[Stored data entries]
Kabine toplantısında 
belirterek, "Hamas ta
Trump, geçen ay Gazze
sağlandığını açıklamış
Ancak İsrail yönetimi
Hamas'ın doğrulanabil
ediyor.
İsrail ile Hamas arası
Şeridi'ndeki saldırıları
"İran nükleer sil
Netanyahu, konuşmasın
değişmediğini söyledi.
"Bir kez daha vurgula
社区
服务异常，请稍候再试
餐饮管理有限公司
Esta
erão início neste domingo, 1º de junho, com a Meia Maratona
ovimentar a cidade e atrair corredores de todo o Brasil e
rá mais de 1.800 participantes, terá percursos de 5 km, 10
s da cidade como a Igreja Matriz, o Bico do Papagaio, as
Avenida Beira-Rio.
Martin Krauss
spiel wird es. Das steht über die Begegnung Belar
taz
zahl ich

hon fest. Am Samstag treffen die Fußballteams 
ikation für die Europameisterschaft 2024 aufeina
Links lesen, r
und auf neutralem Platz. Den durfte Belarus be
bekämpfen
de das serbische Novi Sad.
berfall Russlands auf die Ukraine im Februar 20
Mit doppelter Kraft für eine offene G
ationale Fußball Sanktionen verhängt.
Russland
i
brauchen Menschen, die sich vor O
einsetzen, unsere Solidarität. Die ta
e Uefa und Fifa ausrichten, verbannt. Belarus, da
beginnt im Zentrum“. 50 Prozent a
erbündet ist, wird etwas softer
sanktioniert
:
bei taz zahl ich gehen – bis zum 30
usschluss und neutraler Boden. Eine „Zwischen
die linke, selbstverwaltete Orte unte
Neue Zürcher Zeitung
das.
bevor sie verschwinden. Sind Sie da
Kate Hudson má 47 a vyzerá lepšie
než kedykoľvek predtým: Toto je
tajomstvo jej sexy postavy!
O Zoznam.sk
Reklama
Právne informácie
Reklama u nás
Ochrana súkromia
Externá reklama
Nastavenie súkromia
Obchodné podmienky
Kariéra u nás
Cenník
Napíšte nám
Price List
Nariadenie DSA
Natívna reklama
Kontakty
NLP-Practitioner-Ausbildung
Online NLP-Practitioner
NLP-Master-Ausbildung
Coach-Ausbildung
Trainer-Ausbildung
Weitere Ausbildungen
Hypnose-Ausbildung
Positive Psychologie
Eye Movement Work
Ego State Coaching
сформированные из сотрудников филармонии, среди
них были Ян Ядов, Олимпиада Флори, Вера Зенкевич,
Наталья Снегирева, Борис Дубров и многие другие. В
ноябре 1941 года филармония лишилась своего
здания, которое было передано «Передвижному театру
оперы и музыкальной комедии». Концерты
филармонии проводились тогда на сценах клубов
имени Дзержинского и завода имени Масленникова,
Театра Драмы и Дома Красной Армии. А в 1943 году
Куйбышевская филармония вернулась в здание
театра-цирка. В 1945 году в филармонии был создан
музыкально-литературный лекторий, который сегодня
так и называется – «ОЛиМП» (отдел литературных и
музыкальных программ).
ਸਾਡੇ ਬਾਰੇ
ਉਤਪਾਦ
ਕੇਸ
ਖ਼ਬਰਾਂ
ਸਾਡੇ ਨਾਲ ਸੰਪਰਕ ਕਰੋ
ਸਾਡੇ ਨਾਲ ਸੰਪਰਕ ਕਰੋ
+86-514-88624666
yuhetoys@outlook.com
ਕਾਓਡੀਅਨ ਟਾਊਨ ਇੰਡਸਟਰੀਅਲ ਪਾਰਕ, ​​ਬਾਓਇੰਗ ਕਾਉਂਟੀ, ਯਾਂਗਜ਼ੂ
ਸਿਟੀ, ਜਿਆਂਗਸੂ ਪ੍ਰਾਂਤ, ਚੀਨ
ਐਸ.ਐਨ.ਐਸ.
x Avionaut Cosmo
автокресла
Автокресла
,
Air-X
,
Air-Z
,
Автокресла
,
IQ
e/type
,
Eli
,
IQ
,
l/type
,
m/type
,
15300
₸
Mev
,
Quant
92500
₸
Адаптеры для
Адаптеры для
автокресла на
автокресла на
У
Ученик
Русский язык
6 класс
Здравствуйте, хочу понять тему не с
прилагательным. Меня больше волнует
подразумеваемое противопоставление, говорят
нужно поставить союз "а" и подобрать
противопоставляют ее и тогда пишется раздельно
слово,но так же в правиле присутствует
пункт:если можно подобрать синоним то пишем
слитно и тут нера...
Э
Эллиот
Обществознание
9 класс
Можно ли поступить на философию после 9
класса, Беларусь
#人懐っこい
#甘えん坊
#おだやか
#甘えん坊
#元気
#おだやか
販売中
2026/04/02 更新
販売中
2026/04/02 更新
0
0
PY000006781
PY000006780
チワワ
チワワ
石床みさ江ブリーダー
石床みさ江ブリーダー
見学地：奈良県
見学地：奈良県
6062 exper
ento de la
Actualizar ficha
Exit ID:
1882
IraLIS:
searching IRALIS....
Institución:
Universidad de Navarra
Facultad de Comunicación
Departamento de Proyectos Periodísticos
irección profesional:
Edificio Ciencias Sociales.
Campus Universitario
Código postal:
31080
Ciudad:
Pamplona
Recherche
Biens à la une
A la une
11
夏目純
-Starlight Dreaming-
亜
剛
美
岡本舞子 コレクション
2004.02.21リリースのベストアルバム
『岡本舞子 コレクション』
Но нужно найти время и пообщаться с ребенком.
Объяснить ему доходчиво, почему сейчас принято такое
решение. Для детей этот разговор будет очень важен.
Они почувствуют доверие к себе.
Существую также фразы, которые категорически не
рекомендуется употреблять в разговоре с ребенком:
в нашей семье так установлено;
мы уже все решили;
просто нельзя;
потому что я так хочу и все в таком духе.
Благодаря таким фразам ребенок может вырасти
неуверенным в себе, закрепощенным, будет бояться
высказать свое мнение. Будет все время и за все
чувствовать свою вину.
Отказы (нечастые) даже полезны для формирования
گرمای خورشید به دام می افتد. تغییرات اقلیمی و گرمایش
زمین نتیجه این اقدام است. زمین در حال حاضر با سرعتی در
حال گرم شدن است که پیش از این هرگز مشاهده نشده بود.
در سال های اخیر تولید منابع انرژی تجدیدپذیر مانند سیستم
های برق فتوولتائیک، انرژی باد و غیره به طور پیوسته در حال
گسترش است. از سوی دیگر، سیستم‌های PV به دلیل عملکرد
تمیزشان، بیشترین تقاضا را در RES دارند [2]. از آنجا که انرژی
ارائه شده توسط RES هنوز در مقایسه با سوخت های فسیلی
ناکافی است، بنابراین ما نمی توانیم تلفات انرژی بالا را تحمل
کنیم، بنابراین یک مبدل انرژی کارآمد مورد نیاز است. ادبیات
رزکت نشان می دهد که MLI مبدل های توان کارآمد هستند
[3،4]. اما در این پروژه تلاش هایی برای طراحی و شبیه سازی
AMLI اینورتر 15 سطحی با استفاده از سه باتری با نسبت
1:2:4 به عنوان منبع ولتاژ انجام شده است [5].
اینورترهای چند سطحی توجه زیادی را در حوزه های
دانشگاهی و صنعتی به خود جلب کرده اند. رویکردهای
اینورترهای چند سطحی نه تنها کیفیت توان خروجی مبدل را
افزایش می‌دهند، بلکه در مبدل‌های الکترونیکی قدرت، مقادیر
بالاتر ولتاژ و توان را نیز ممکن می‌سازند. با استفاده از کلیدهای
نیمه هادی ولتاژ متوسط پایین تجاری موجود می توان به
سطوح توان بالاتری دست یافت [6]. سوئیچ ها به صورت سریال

■ What is expected
Which lines of the data include "хочу"? Copy each of them.

■ Answer to this problem
Здравствуйте, хочу понять тему не с
потому что я так хочу и все в таком духе.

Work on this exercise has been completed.